The "book" begins and ends, to its disadvantage, with a lot of jargon-filled commentary such as: "We contend that the future of learning institutions demands a deep, epistmogological appreciation of the profundity of what the Internet offers humanity as a model of a learning institution." (loc 50) Yes, yes, yes. This is college writing at its classic wordiness.
Fortunately, once we get into the heart of the paper it gets quite interesting and more reader friendly. There are some big, important questions being asked here, such as, "Why go to college to get information when it can be found in 3 seconds on the internet?" and "Is the purpose of college really to learn skills under the tutelage of acknowledged experts?" (If that is so, why was my smallest class at Indiana University 8 people and the average was around 40?)
The authors seem to be leaning away from the traditional expert model of the university and embracing the collaborative model of the Internet. They use the model of Wikipedia, which is the poster child for what is right and wrong about the internet. Anyone can edit it, which means anyone with knowledge can add to it, but vandals can also damage the site or ignorant people can include their "facts" as well. One of my high school students added his own name to the site for the band Korn as a "spoon player". It stayed up there for months.
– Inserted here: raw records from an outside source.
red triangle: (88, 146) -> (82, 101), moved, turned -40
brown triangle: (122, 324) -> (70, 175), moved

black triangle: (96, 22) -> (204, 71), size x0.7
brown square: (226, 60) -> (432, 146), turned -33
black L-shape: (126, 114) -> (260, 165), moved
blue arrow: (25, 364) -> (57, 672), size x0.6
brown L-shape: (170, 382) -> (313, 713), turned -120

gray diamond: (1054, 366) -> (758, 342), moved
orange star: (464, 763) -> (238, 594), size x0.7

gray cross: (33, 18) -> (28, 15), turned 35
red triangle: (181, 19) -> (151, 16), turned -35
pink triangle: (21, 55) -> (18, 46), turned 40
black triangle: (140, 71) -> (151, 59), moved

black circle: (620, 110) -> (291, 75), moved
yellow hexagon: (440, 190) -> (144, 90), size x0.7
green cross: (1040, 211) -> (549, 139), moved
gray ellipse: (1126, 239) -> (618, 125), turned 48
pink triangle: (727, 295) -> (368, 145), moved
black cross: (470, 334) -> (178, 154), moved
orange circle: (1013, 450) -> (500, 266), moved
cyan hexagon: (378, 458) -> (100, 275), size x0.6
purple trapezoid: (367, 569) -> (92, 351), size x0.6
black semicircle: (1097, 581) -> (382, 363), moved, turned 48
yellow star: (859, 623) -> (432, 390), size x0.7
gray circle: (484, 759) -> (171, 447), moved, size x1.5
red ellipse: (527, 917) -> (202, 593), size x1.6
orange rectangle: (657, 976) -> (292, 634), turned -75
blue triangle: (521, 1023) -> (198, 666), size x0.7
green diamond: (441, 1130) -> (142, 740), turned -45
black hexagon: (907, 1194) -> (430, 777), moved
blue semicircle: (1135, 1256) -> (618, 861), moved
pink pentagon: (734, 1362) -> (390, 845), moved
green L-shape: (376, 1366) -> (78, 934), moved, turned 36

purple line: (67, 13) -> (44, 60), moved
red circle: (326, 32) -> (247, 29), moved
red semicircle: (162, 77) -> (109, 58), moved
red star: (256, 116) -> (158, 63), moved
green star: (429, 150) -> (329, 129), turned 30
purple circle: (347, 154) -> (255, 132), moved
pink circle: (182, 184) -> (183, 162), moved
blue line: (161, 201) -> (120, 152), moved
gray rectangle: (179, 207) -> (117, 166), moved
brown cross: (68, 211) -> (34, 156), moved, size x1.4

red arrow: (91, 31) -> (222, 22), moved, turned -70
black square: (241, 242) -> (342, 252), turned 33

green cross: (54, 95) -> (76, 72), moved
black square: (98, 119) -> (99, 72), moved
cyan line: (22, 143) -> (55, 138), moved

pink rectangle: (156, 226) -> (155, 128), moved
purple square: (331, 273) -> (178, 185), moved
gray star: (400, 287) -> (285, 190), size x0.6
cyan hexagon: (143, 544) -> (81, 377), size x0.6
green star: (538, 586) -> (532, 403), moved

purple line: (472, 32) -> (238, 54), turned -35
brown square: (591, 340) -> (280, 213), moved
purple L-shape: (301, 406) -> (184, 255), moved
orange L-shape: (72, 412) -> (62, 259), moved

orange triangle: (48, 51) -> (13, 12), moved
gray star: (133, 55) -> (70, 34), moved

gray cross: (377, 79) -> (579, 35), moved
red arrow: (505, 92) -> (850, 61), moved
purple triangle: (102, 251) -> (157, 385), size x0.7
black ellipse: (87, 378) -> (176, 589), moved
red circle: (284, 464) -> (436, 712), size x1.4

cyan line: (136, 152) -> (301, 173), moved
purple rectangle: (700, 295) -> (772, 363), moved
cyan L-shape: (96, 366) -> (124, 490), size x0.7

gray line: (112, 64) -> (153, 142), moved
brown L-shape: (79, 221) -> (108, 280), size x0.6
But, this model has strengths as well. As a group, we certainly know more than we do individually. The trick is using the experts to weed out the inaccurate information. The authors are especially interested in global participation - they are imagining projects with participants from all over the world, which is easily possible right now with sites plenty of online sites, not just public ones like Wikipedia. What they don't have is an answer as to how to connect the experts with the students all over the world and make sure that the "facts" that are being learned are actually facts.
The meat of this paper is quite interesting and would make for a great classroom discussion. What will education in the future look like? What will college mean in the future - will it mean that an area of knowledge has been mastered or will it mean that the holder of the degree has demonstrated the ability to work towards an abstract goal for an extended period of time? I think the latter has been reality for a while now and the diffusion of information technology will only make it more so.